Basilisk II supports mounting a directory from the “host” into the Mac (via the ExtFS module). In this case the host is the pseudo-POSIX file system that Emscripten creates, which has an API. It thus seemed possible to handle files being dragged into the emulator by reading them on the browser side and sending the contents over to the worker where the emulator runs, and creating them in a “Downloads” folder. That worked out well, especially once I switched a custom lazy file implementation and fixed encoding issues.

To get files out, the reverse process can be used, where files in a special “Uploads” folder are watched, and when new ones appear, the contents are sent to the browser (as a single zip file in the case of directories).

Persistence

While Emscripten has an IDBFS mode where changes to the filesystem are persisted via IndexedDB, it’s not a good fit for the emulator, since it relies on there being an event loop, which is not the case in the emulator worker. Instead I used an approach similar to uploading to send the contents of a third ExtFS “Saved” directory, which can then be persisted using IndexedDB on the browser side.

Performance

The emulator using 100% of the CPU seems like a fundamental limitation — it’s simulating another CPU, and there’s always another instruction for it to run. However, Basilisk II is working at a slightly higher-level, and it knows when the Mac is idle (and waiting for the user input), and allows the host to intercept this and yield execution. I made that work in the browser-based version by using Atomics to wait until either there was user input or a screen refresh was required, which dropped CPU utilization significantly. A previous blog post has more details, including the hoops required to get it working in Safari (which are thankfully not required with Safari 15.2).

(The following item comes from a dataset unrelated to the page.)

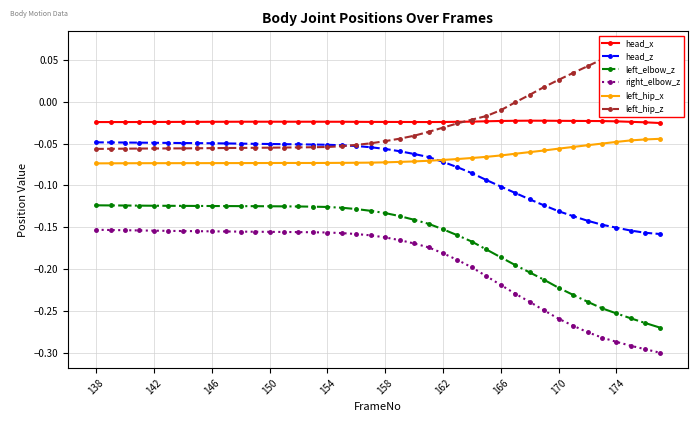

True or false: head_z and left_elbow_z cross at least once.

False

The bulk of the remaining time was spent updating the screen, so I made some optimizations there to do less per-pixel manipulation, avoid some copies altogether, and not send the screen contents when they haven’t changed since the last frame.

The outcome of all this is that the emulator idles at ~13% of the CPU, which makes it much less disruptive to be left in the background.

Odds and Ends

There were a bunch more polish changes to improve the experience: making it responsive to bigger and smaller screens, handling touch events so that it’s usable on an iPad (though double-taps are still tricky), fixing the scaling to preserve crispness, handling other color modes, better keyboard mapping, and much more.